Dans ce saisissant jeu de couleurs, quatre comédiens créent cinq personnages fortement individualisés grâce aux postures maîtrisées qui mettent à nu leurs états d’âme. Sarah Jane Sauvegrain, dans le rôle de Sichel, donne à cette femme entretenue et intrigante, disposée à renier sans scrupules sa foi et ses origines pour se marier in extremis avec Louis, un ton incisif rehaussé par une assurance alerte et une attitude suspicieuse qui révèlent en demi-teinte son caractère calculateur. Daniel Martin incarne le vieux comte Turelure avec une ardeur diabolique : ses mouvements et ses gestes agiles, empreints d’une certaine théâtralité, traduisent amplement l’orgueil et l’appétit sexuel de ce personnage cruel qui se plaît à coincer les autres. Daniel Martin pousse son interprétation à une certaine forme de sadisme feutré qui cache subtilement une peur bleue devant la mort. Il crée également Ali, père de Sichel, en lui donnant un air hébété, quasi imbécile, à l’opposé du comte bien éveillé. Étienne Galharague, dans le rôle de Louis anxieusement attendu pendant un acte et demi, surprend par son allure juvénile d’une fraîcheur farouche : déstabilisé par la haine du père et par les détours de Lumîr, son Louis paraît douloureusement ballotter entre des émotions opposées, tout en manque de repères, et ce, même quand il prend maladroitement la place de ce père qu’il a tué. Marilou Aussilloux, enfin, est une énigmatique comtesse en proie à une profonde souffrance exprimée grâce à une étonnante palette de tons variés. Le jeu de Marilou Aussilloux nous persuade que sa comtesse, malgré une douleur réelle et un amour sincère, ne perd jamais de vue ses intérêts : ce contraste rendu avec bravoure range Lumîr parmi ces princesses quasi cornéliennes qui, douées d’une sensibilité moderne, bouleversent en émouvant.

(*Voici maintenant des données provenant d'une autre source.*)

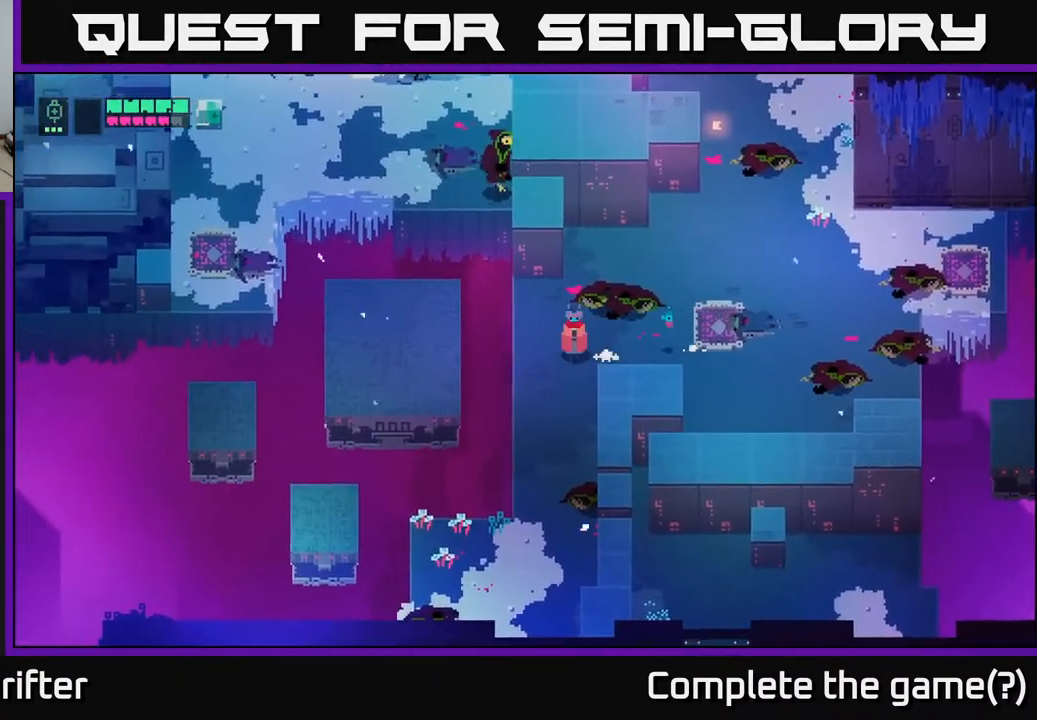
{"buttons": [], "left_stick": "up-left", "right_stick": "center", "events": [[50, "left_stick", "center"], [267, "left_stick", "left"], [317, "A", "down"], [467, "A", "up"], [483, "left_stick", "up-left"]]}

Sur cet échiquier coloré, bousculé par des passions intéressées, les personnages se meuvent inlassablement sans jamais trouver un moment de répit. Dès l’entrée sur scène, sous une pluie battante qui ouvre l’action et termine chacun des trois actes, les comédiens se laissent aller à un jeu souple empreint d’une sensualité parfois convulsive, parfois fébrile et inquiète. Si les rencontres entre Lumîr et Louis se trouvent innervées de cette attirance haletante qui les met aux prises avec leurs intérêts, les avances et les propositions du vieux comte introduisent d’emblée dans l’action une ambiance troublante, remplie de sentiments négatifs qui plongent les autres dans des situations déroutantes, moralement discutables ou carrément immorales. Les quatre comédiens dirigés par Salomé Broussky mettent ainsi en œuvre une action palpitante, intense, ponctuée par des surprises quant aux attitudes adoptées, relancée régulièrement par des variations raffinées qui confèrent aux propos et aux gestes une force déconcertante pour tenir le spectateur en haleine du début à la fin.
Le Pain dur dans la mise en scène de Salomé Broussky nous entraîne ainsi irrésistiblement dans le tourbillon passionnel d’une action dramatique soutenue par des questions tant métaphysiques que politiques et morales. Si cette action renferme quelque chose de sombre et troublant qui fait froid dans le dos, le jeu des quatre comédiens la transcende fiévreusement pour remuer les sensibilités des spectateurs confrontés à une histoire glaçante dans l’intimité poignante du théâtre Les Déchargeurs.